Who can benefit from Section 32?
If the Magistrate feels that the accused is developmentally disabled or has a mental illness at the beginning or during Local Court proceedings, he or she may be eligible for special consideration under Section 32. Even if the accused is not suffering from a mental illness, he or she might be eligible for Section 32, if treatment is available for their mental condition in a hospital.
If the Magistrate feels that the accused is eligible, they may grant them bail or adjourn the proceedings. Or the Magistrate may issue any other order. The Magistrate could dismiss the charge levelled against the defendant and/or discharge them into the care of another person subject to some conditions or unconditionally.
The defendant may be required to get an assessment of their condition and undertake treatment. Keep in mind that when the Magistrate dismisses a charge, the defendant is found neither guilty nor innocent.
In certain cases, the Magistrate may order that the defendant should be detained by the police in a hospital for the assessment of their specific mental condition or illness.
Who is fit to be tried?
A mental illness or a mental condition makes a person unfit to be tried. If this unfitness is cited before the person is summoned to the court, the attorney general has to determine whether it is appropriate to conduct an inquiry before the hearing begins.
How does the court determine whether the person is fit to be tried?

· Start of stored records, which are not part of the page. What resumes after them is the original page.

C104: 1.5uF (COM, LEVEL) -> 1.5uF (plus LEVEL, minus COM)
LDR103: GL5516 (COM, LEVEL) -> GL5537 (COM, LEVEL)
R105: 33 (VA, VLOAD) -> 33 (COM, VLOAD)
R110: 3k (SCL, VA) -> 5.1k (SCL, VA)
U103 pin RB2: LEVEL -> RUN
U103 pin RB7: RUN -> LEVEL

The court is required to conduct an inquiry into the question of the defendant’s fitness to be tried. Before conducting this inquiry, the court may grant bail, adjourn proceedings, or request the defendant to undergo a psychiatric test or remand the defendant to custody for up to 28 days.

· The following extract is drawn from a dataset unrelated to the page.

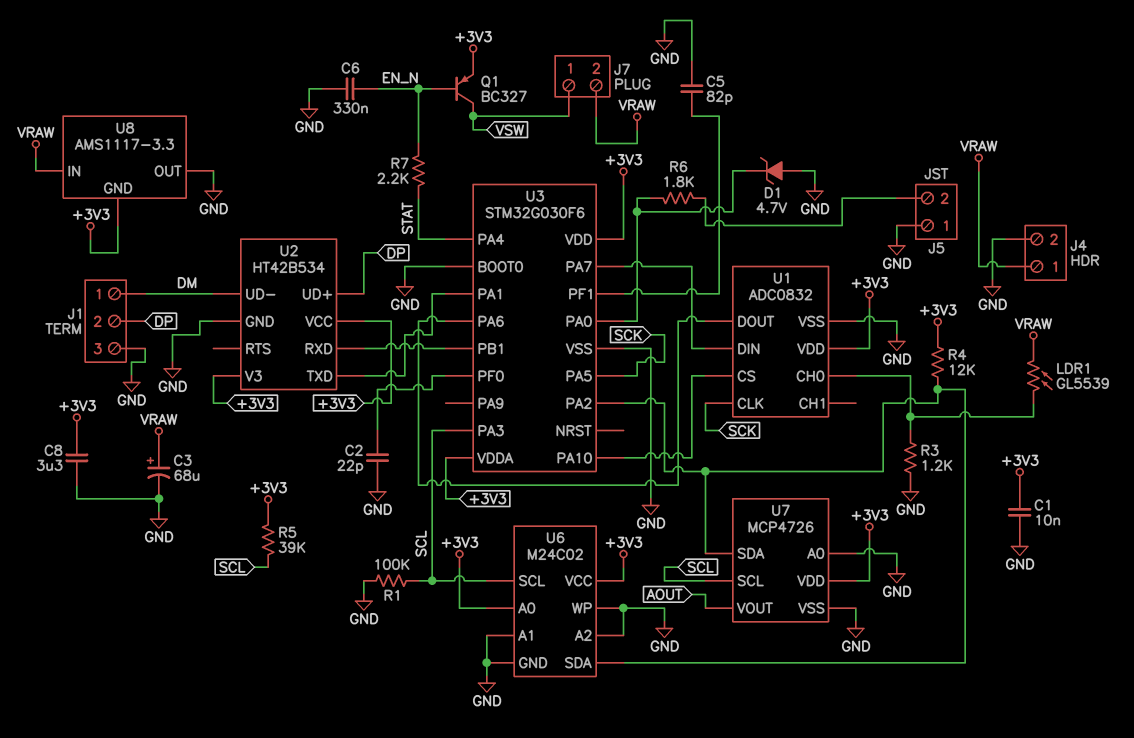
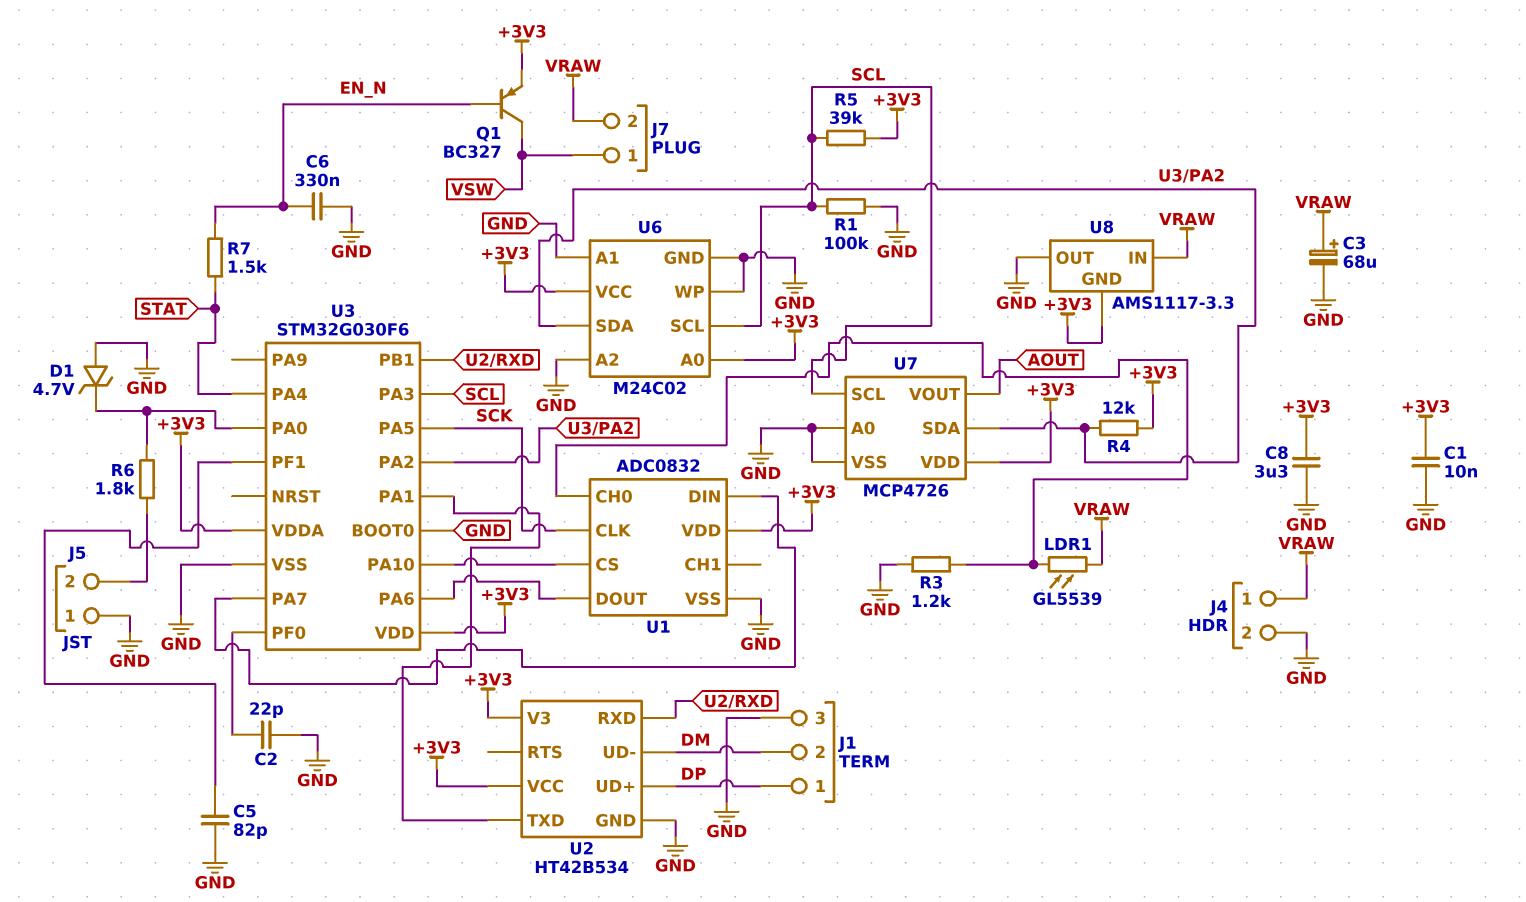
J1 pin 1: DM -> DP
J1 pin 2: DP -> DM
R7: 2.2k (EN_N, STAT) -> 1.5k (EN_N, STAT)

If the court is convinced that the offence is of trivial nature or that the person has a disability, it may dismiss the charges.
If the accused is found to be unfit to be tried, the Magistrate has to refer them to the Mental Health Review Tribunal.
After considering the balance of probabilities, the tribunal will determine whether the accused will be fit to be tried within twelve months after they were found unfit to be tried.
If the tribunal comes to the conclusion that the accused will become fit to be tried within 12 months, then the tribunal also has to decide whether the accused is suffering from any mental illness or a condition for which medical treatment is available.
Afterward, a hearing is conducted before the Mental Health Review Tribunal. The hearings are conducted informally and are not bound by any specific rules of evidence. The tribunal members will ask various questions to gather all the information they need. The relatives can attend hearings or make oral submissions.
The Mental Health Review Tribunal can specify the terms and conditions under which the accused must accept medication, counselling, therapy or rehabilitation while living within the community. If the accused breaches those terms, they can get confined to a mental hospital.